The Arioso unfolded like a quiet collapse, carved out of silence. The fugue rose slowly but inevitably, a resurrection that felt both musical and personal—an ascent earned. After the concert, I tried to find a recording online and stumbled upon a talk Greene gave on Beethoven’s Op. 111. In it, he described something that feels essential to understanding his Beethoven:

“Consciousness is such a complex and elusive phenomenon… but Julian Jaynes talks about an inner space you develop. And I find the same thing to be true about music. Each piece has its internal world—caverns underneath, light from above, all these side chambers. I had played this piece before without inhabiting the space… I was looking at it from the outside. Now I’m trying to step into it.”

—Arthur Greene

It’s a remarkably clear way of expressing what so many pianists struggle to articulate: not performing at the music, but learning how to enter the world inside it.

Encore — Myroslav Skoryk’s Melody

Although the printed program ended with Beethoven, Greene returned to the stage with a quiet, unexpected offering: Melody by Myroslav Skoryk (1938–2020), one of the most significant Ukrainian composers of the 20th and 21st centuries. Skoryk, born in Lviv and deported with his family to Siberia as a child, later became a central figure in Ukraine’s musical and cultural life. His Melody—originally written for film—has taken on profound national resonance; when President Volodymyr Zelenskyy addressed the U.S. Congress shortly after Russia’s 2022 invasion, an orchestral version of the piece accompanied the film that introduced his remarks.
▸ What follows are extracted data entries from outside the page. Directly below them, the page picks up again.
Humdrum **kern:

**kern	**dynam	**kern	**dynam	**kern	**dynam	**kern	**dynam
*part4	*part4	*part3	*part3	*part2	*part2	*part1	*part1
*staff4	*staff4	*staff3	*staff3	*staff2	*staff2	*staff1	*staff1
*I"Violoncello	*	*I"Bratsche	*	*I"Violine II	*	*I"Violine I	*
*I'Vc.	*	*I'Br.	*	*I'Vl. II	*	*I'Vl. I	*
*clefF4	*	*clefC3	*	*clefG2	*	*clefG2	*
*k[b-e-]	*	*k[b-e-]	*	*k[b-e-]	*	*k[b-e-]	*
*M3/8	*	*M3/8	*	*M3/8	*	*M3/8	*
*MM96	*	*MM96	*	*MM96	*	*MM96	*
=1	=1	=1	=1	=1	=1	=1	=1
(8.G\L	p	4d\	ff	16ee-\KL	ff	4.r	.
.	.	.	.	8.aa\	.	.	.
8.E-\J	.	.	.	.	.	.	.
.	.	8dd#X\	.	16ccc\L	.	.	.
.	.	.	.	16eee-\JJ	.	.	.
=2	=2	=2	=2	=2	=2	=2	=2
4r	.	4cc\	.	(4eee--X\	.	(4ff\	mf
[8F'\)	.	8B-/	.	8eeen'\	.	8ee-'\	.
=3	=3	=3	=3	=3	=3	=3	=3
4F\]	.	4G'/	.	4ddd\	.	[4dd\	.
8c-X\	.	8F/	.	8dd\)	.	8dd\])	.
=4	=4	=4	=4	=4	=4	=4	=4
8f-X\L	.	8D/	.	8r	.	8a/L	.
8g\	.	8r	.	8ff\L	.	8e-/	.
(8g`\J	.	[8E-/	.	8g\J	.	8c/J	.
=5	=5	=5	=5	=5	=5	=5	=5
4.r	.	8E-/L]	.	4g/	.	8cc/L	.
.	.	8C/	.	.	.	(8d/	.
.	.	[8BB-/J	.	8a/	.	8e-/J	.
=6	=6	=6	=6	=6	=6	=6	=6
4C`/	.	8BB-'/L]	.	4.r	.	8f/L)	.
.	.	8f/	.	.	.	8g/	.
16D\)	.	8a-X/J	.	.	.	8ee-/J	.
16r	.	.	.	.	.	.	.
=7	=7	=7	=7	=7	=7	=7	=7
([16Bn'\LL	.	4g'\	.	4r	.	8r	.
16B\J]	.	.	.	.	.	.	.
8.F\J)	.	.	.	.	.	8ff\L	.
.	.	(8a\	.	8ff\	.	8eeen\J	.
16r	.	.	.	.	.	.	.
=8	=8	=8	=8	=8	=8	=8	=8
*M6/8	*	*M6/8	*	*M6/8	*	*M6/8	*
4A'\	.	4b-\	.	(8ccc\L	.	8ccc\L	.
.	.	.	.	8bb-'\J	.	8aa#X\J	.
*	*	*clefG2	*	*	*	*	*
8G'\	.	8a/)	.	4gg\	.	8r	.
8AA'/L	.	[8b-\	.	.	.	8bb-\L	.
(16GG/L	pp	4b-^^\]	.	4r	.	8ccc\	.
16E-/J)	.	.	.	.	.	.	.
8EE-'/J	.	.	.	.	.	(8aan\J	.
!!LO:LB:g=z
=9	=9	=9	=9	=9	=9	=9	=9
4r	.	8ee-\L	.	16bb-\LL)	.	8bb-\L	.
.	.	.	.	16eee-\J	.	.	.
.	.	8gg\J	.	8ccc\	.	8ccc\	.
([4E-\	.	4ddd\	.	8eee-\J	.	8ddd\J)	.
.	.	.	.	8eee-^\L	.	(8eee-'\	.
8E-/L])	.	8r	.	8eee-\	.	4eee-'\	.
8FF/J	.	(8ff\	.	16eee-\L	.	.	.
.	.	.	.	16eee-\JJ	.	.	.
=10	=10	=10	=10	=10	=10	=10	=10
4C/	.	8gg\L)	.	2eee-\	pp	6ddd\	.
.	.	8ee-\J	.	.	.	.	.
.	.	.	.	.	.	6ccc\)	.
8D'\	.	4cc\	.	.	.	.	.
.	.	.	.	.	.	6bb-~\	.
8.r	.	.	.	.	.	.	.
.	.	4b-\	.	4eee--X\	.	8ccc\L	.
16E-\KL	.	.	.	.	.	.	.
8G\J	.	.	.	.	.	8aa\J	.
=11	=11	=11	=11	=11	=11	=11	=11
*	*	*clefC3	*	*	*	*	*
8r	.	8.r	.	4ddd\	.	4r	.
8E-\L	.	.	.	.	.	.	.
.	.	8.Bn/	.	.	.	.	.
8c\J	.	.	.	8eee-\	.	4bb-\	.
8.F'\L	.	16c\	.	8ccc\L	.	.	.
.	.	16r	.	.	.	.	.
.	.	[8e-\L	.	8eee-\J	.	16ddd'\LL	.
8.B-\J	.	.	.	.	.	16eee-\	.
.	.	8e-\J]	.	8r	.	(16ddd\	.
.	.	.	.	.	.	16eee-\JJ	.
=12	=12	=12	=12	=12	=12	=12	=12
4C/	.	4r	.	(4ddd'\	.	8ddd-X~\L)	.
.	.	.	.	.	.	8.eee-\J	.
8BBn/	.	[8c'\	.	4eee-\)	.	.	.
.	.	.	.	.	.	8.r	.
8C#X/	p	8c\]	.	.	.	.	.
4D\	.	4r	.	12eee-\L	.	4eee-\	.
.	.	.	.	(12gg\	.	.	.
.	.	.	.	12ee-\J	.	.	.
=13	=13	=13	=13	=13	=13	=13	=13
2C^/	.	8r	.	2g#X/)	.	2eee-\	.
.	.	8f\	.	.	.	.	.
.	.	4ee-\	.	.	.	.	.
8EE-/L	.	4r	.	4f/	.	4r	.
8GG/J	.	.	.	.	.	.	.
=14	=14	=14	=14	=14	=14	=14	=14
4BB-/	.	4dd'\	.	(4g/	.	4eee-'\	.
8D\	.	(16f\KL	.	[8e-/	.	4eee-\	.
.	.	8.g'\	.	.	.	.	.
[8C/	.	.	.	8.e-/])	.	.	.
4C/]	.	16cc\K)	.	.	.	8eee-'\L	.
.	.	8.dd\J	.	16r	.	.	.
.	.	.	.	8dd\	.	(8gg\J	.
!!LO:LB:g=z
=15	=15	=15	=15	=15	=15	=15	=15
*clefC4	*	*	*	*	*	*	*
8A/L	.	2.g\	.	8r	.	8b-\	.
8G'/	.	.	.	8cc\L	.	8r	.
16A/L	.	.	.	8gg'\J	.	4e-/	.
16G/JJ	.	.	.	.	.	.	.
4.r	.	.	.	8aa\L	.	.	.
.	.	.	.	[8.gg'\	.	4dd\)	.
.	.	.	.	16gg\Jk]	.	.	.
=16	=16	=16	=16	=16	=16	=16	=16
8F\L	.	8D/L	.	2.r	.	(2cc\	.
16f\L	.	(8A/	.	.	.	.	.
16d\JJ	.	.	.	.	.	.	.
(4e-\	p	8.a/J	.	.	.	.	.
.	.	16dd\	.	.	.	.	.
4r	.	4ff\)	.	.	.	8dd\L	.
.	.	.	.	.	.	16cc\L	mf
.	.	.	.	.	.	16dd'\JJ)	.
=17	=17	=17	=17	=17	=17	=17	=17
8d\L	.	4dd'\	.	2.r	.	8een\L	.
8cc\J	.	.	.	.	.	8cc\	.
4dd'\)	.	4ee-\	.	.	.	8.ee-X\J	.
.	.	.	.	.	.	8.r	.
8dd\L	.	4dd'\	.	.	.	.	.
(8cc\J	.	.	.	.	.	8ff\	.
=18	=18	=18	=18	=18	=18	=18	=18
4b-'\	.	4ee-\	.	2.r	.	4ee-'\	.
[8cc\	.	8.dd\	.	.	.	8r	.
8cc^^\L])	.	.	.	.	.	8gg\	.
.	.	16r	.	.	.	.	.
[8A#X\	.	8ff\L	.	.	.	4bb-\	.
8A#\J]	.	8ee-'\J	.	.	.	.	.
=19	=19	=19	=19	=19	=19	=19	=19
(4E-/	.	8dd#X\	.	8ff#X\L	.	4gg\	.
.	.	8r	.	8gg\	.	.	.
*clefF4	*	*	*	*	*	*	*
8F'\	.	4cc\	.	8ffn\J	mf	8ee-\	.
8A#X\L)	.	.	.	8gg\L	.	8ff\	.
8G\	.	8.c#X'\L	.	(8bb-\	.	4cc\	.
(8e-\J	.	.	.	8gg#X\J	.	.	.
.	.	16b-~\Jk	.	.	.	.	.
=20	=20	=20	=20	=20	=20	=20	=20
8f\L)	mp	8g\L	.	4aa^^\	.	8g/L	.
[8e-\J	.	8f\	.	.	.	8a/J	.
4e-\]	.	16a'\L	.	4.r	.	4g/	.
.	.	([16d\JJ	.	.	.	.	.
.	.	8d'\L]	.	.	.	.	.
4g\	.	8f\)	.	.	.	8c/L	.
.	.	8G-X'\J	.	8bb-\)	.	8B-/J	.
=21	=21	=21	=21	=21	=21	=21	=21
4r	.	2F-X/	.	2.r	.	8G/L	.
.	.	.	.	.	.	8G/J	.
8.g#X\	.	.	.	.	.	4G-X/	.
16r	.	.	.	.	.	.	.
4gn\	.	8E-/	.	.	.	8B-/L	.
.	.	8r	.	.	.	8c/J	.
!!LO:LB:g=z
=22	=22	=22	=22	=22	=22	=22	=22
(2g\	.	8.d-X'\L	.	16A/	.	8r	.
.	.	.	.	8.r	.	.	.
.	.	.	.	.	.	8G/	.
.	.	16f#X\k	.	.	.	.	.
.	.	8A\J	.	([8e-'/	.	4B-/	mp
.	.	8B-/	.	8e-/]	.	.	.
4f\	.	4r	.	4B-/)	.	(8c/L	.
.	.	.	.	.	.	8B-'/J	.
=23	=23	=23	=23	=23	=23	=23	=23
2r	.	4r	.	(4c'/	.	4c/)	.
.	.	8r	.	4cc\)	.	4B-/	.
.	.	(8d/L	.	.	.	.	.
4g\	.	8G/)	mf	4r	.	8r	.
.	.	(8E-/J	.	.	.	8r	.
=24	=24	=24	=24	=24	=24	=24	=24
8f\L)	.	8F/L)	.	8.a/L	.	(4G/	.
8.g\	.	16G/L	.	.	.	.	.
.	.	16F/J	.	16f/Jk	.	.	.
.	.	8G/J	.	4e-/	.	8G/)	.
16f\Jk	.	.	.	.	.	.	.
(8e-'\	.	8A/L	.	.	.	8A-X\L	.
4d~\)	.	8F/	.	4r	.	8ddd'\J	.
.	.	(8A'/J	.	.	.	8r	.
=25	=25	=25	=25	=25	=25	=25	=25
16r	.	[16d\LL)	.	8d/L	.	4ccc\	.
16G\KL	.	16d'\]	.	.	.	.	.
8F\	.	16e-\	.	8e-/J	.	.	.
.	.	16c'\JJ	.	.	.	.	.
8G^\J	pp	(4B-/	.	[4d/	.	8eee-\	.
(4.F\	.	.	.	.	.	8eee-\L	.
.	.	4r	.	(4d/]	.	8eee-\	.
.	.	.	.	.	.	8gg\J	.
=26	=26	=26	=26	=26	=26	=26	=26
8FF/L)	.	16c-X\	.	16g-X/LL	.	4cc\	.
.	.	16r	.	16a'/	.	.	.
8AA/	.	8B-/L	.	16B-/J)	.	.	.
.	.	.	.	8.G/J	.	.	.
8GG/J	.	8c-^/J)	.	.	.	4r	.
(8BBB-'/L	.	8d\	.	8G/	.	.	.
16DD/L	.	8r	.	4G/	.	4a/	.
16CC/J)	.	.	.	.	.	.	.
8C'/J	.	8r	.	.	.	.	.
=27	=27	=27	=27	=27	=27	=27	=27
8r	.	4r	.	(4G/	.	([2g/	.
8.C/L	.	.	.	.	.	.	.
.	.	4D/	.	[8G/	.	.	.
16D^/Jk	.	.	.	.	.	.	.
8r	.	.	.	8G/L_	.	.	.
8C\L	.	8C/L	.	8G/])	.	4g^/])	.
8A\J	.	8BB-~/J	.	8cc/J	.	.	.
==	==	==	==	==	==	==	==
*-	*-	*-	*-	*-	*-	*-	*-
Greene has described Skoryk as “a friend of our family,” a detail included in the description of his 2022 recording of Melody for the Michigan Recording Project. That connection shaped his performance on Friday night. Before playing, Greene dedicated the piece to his mother-in-law, sister-in-law, godson, cousin, and other family members living in Kyiv and Lviv.

Hearing Melody in the moment, I registered it as a thoughtful, unflashy encore. It was only after the recital—when Greene told me that Kyiv had endured “seven hours of missiles” the night before—that the depth of that dedication came into focus. The encore was not chosen for atmosphere; it was chosen for family, and for the impossibility of separating art from the world in which it is played.

Final Thoughts

If Greene’s early career established him as a “masterful pianist,” Friday night’s recital revealed something deeper: an artist who has carried the difficult, meticulous work of technique, life, injury, resilience, and world history into a sound that is unmistakably his own.

In our conversation afterward, he said simply:

“This is what I do. Practicing is like eating for me… a different kind of nourishment.”

—Arthur Greene

And that is exactly what his playing feels like—nourishment. Not spectacle, not display, but sustenance. Few pianists play with such humanity and I feel grateful I had the opportunity to see him live.

UPCOMING SHOWS:

Mackenzie Melemed, Friday, March 13, 2026 – 7:30 PM
Rose Wagner Performing Arts Center
In celebration of America’s 250th anniversary, Young Artists laureate Mackenzie
Melemed presents Keys Across America—a vibrant program featuring music by Copland, Ives, Beach, Gottschalk, Rorem, and other iconic American voices.

Lukas Geniušas and Anna Geniushene, Monday, April 13, 2026 – 7:30 PM
Rose Wagner Performing Arts Center
Bachauer Gold Medalist Lukas Geniušas and Cliburn Silver Medalist Anna Geniushene—an electrifying husband-and-wife duo—perform a bold two-piano program featuring Rachmaninoff’s Symphonic Dances, Adams’ Hallelujah Junction, and Copland’s El Salón México.

Sources

Arthur Greene, “Beethoven: Sonata in C Minor, Op. 111,” YouTube video, 7:14, posted Sep. 24 2020, https://www.youtube.com/watch?v=YZ3Nz5ePiJo.

About the Artist:

Arthur Greene won First Prize at the Gina Bachauer International Artists Piano Competition and top prizes at the Kapell and Busoni Competitions. He has recorded for Naxos and Toccata Classics and has been praised as “a profound musician” (The Washington Post) and “a masterful pianist” (The New York Times). Greene is on the piano faculty at the University of Michigan, where he has been honored with the Harold Haugh Award for Excellence in Studio Teaching.